In vitro preparations of DRGs were made from L4 and/or L5 ganglia for electrophysiological studies from the WT, EphB1-/- and EphB1+/- mice. The procedure was similar to that described previously in rats [5, 11]. Briefly, a laminectomy was performed under anesthesia after the last behavioral tests. Ice-cold, oxygenated, artificial cerebrospinal fluid (ACSF), consisting of (in mM) 130 NaCl, 3.5 KCl, 1.25 NaH2PO4, 24 NaHCO3, 10 dextrose, 1.2 MgCl2, and 1.2 CaCl2 (pH = 7.3) was dripped onto the surface of the ganglion during the surgical procedure. The ganglion was removed from the mouse and placed in a 35-mm petri dish filled with the ACSF. Under a dissecting microscope, the perineurium and epineurium were peeled away from the ganglion and the attached sciatic nerve and dorsal roots transected adjacent to the ganglion. The ganglion was then placed in the recording chamber and mounted on the stage of an upright microscope (BX50-WI, Olympus, Japan). A U-shaped stainless steel rod with 4 pieces of silver wire crossing from one side to the other was used to hold the ganglion gently in place. The DRG was incubated in the oxygenated ACSF at room temperature (21–22°C).

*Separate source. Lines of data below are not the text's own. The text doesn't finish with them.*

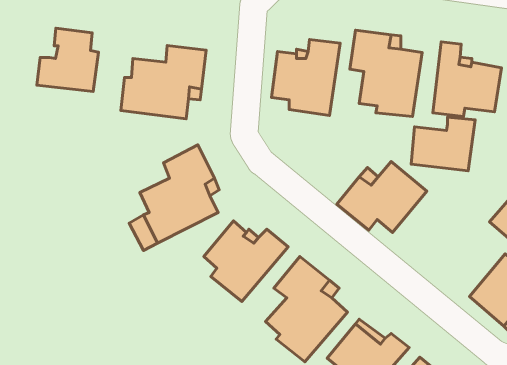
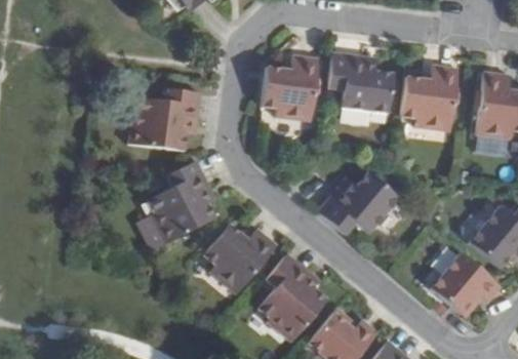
building: [37,28,98,91] -> none
building: [411,117,475,171] -> none

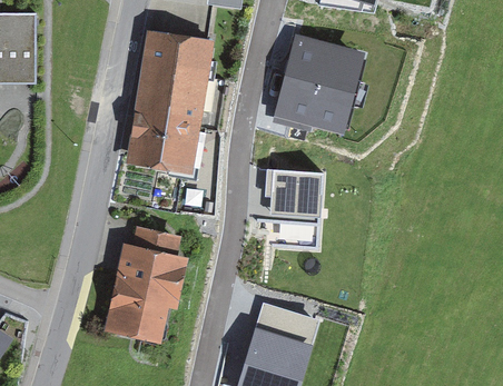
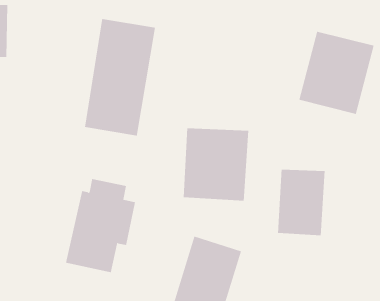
building: [272,32,365,135] -> [298,31,375,114]
building: none -> [277,169,325,236]

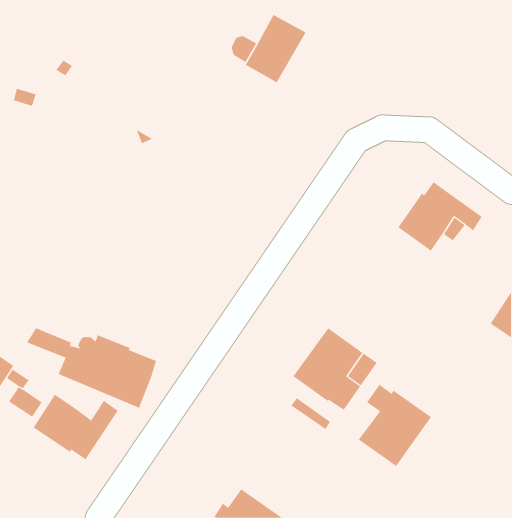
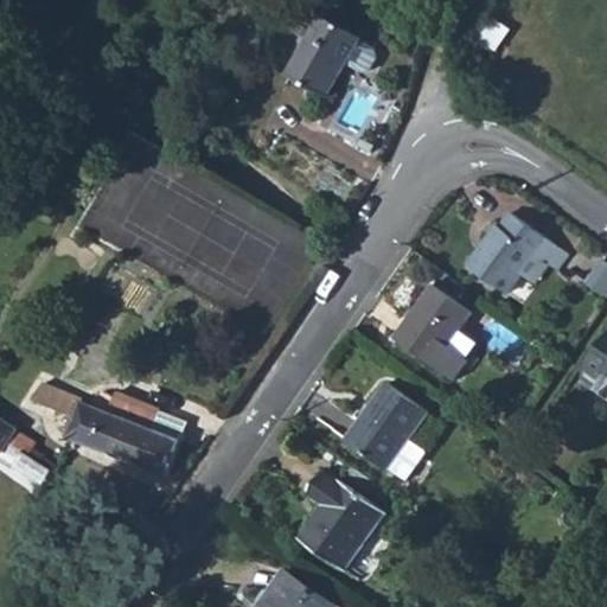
building: none -> [392,285,469,381]
building: [358,384,432,467] -> [295,473,382,570]
building: [33,394,118,460] -> none

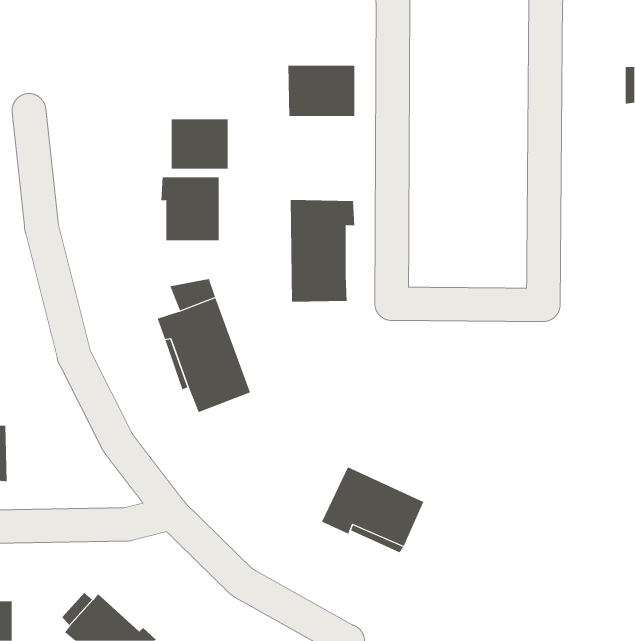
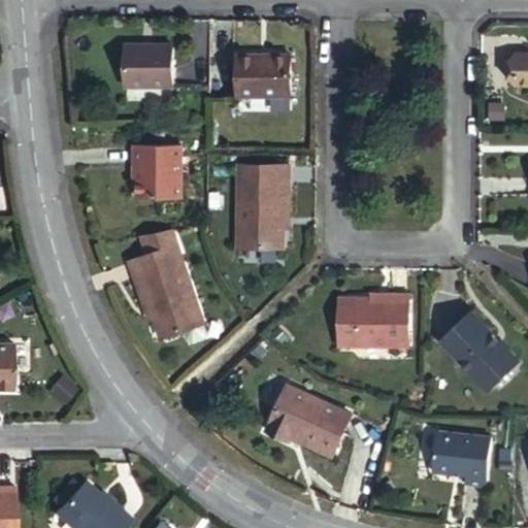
building: [171,119,229,169] -> [124,46,171,88]
building: none -> [336,293,407,344]
building: none -> [439,309,516,388]
building: none -> [430,430,489,485]

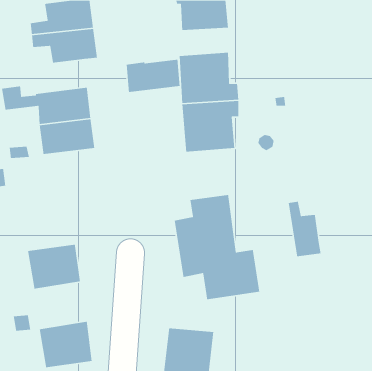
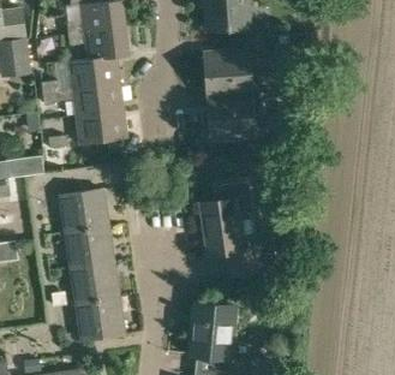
building: [126,59,181,93] -> [68,56,119,88]
building: [288,201,322,257] -> none
building: none -> [59,189,108,232]
building: none -> [70,261,119,304]

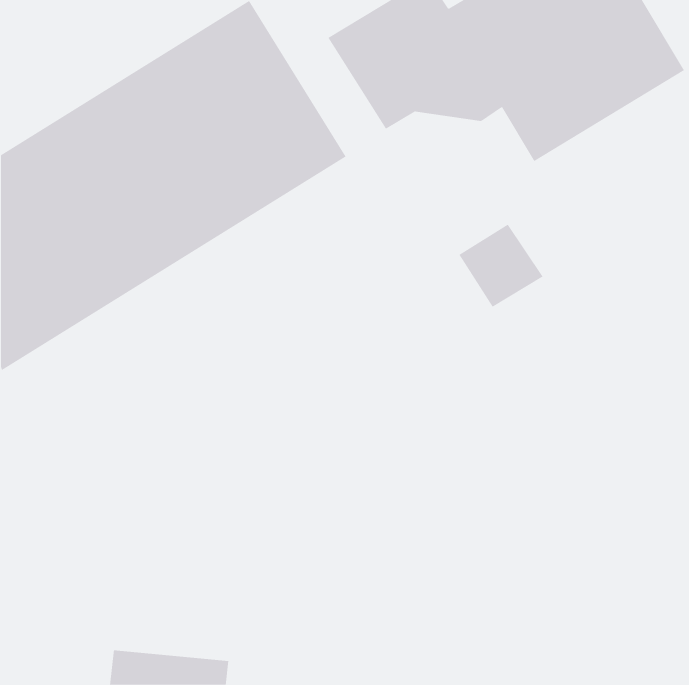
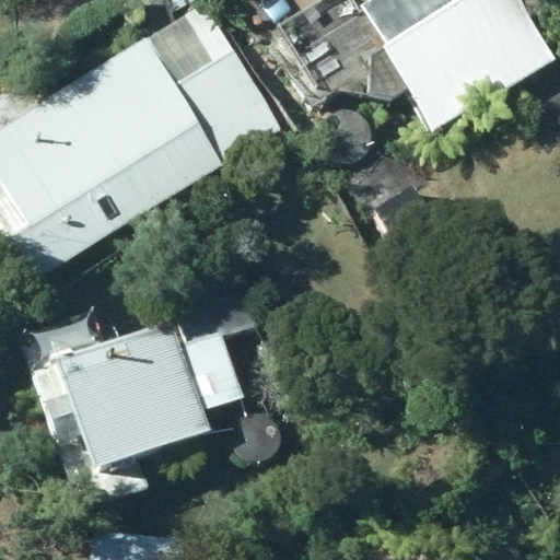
building: none -> [31,270,262,469]

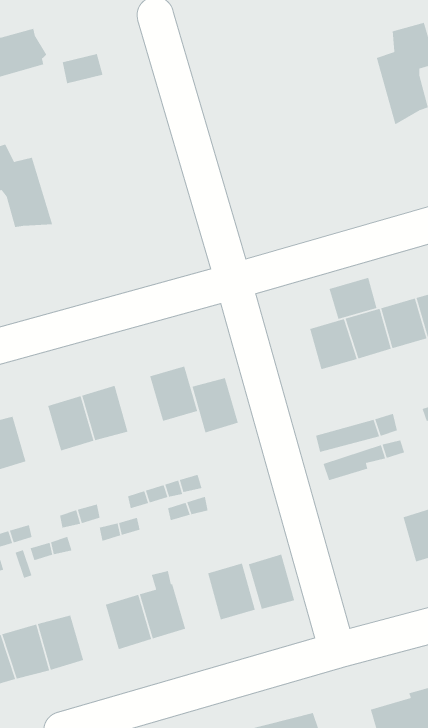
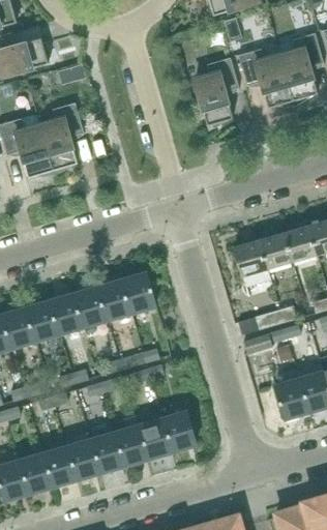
building: none -> [238,49,294,108]
building: none -> [195,58,240,128]
building: none -> [40,102,85,175]
building: [328,277,377,320] -> none
building: [191,377,239,434] -> [98,281,131,320]
building: none -> [27,301,60,341]
building: none -> [275,379,308,418]
building: [248,553,295,610] -> [139,418,172,458]
building: none -> [67,440,100,479]

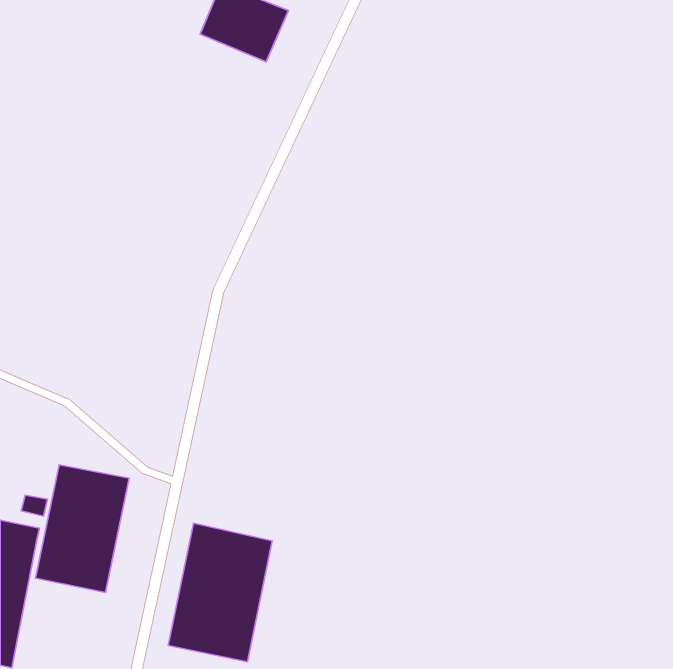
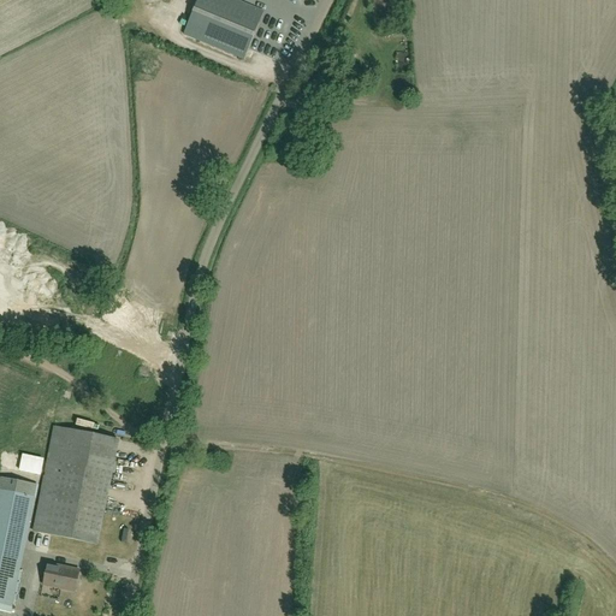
building: [168,523,272,662] -> none
building: none -> [43,562,79,588]

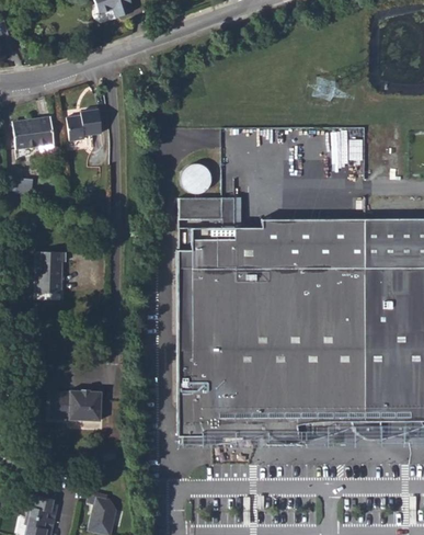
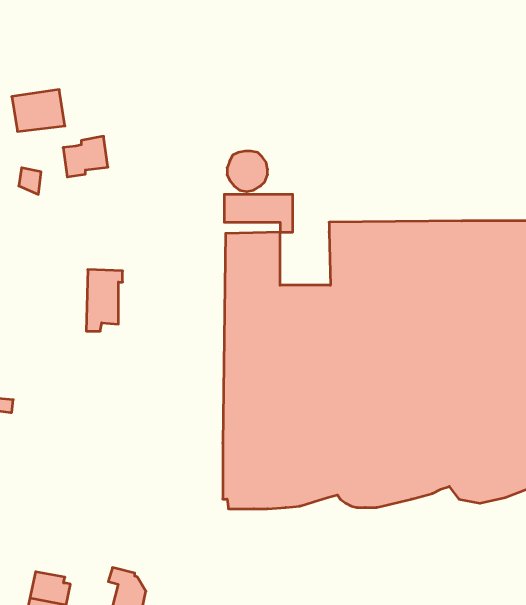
building: [67,109,102,140] -> [63,136,108,177]
building: [222,227,262,269] -> none
building: [36,250,65,298] -> [86,270,123,331]
building: [43,387,98,423] -> none

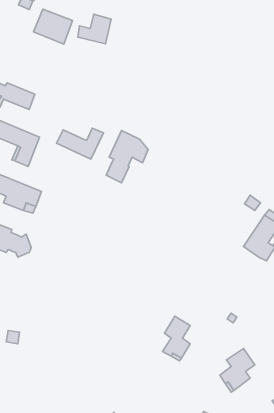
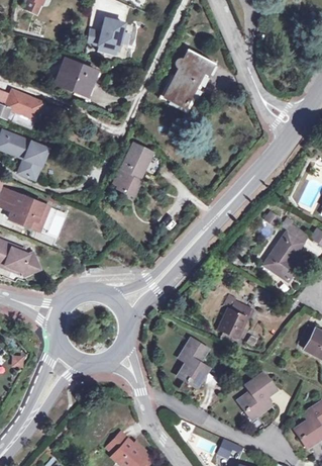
building: [33,9,72,44] -> [56,59,97,96]
building: none -> [164,50,214,108]
building: [56,128,103,159] -> none
building: none -> [218,294,251,338]

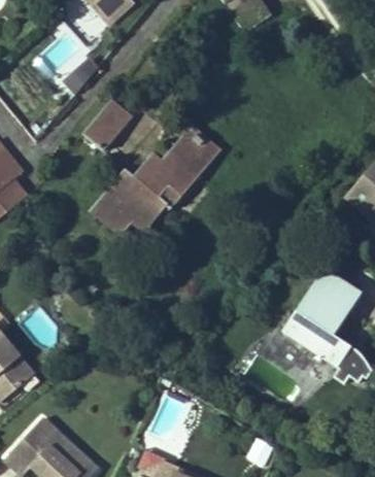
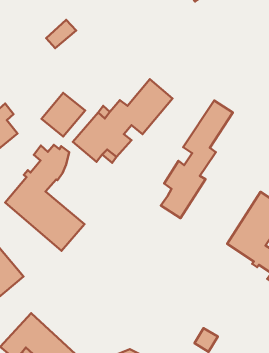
building: [82,101,136,155] -> [41,93,85,136]
building: none -> [161,100,233,218]
building: none -> [5,145,84,251]

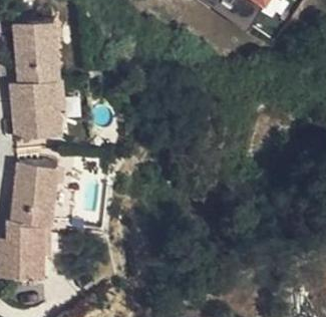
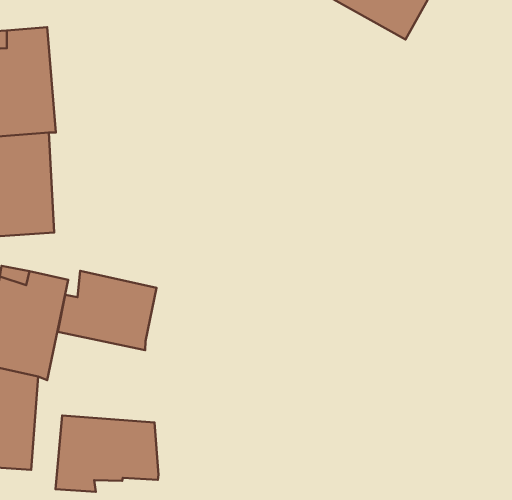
building: none -> [58,271,156,350]
building: none -> [56,415,159,492]

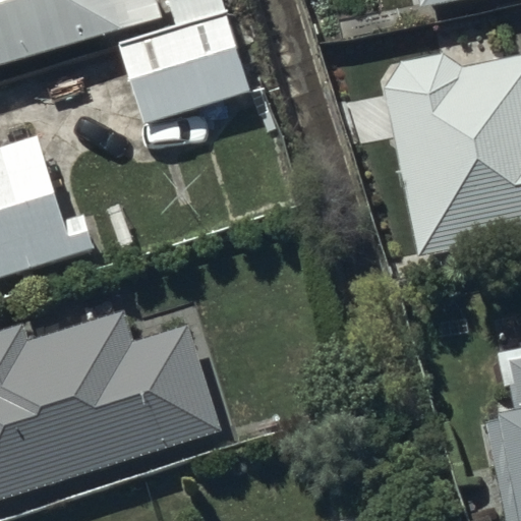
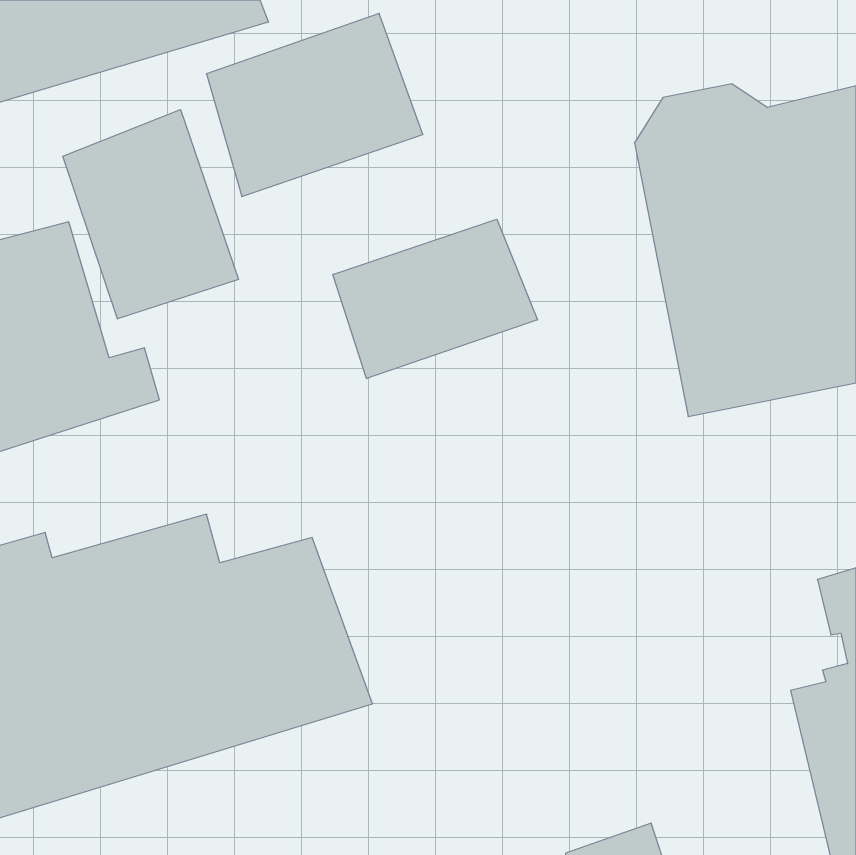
building: none -> [63,110,239,319]
building: none -> [333,219,538,379]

Electrophysiological recordings

Intracellular recordings were made from the intact DRG somata 2–6 h after dissociation using conventional bridge-balance techniques (Axoclamp-2B, Axon Instruments, Foster City, CA) and analyzed with PCLAMP-8 under Windows 98 (Axon Instruments). Somata of the DRG neurons were classified visually by their diameters. Only the medium-sized (soma diameter 30–50 μm) DRG neurons were included in this study. Glass microelectrodes were fabricated with a Flaming/Brown micropipette puller (Model P-97/PC, Sutter Instruments.) and filled with 2 M potassium acetate (pH = 7.2). The protocols used to record and measure electrophysiological properties of the DRG neurons were similar to those we have described recently [5, 11]. Resting membrane potential (RMP) was taken 2–3 min after RMP had stabilized. All neurons accepted for testing exhibited a stable RMP of -40 mV or more negative. Action potential (AP) current threshold was examined by delivering depolarizing currents of 0.05–4 nA (50 ms duration) in increments of 0.1–0.2 nA until an AP was evoked. Repetitive discharge of each neuron was measured by counting the spikes evoked by intracellular injection of standardized depolarizing currents at 2.5 × threshold strength (×1000 ms).

Drug administration

For the experiments on CCI-induced hyperalgesia, the following vehicle and drugs were administrated intrathecally (i.t., all in 5 μl) by means of lumbar puncture under brief inhalational anesthesia: PBS, ephrinB1-Fc chimera (1 μg), EphB2-Fc chimera (2 μg), human IgG-Fc fragment (IgG-Fc, 2 μg) and MK-801 (5 μg). The PBS was used as vehicle control. The molecule ephrinB1-Fc chimera (mouse recombinant; E 0778, Sigma) was used as an EphB receptor activator and it can bind to EphB1-4 and EphA4. The molecule EphB2-Fc chimera (mouse recombinant; Sigma, E9402) was used as an EphB receptors blocking reagent and it can bind to ephrinB1-3. The IgG-Fc was used as Fc control (Jackson Laboratory, Bar Harbor, ME). MK-801 was used as an NMDA receptor antag onist.

Statistical tests

SPSS Rel 15 (SPSS Inc., Chicago, IL) was used to conduct all the statistical analyses. Changes in withdrawal latencies over time were tested with two-way ANOVA with repeated measures followed by Bonferroni post hoc tests. One-way ANOVA followed by Bonferroni post hoc tests was used to test the hypothesis that RMP, excitability (including the AP current threshold and number of APs evoked by 1 s pulse) in CCI groups of EphB1+/+ mice were different from those of EphB1-/- and +/- and the sham WT groups. Individual t-tests were used to test specific hypotheses about differences between EphB1+/+ and EphB1-/- mice in behavioral responses to morphine withdrawal. Chi-square tests were used to identify differences in the incidence of effects. All data are presented as mean ± SE. Statistical results are considered significant if p < 0.05.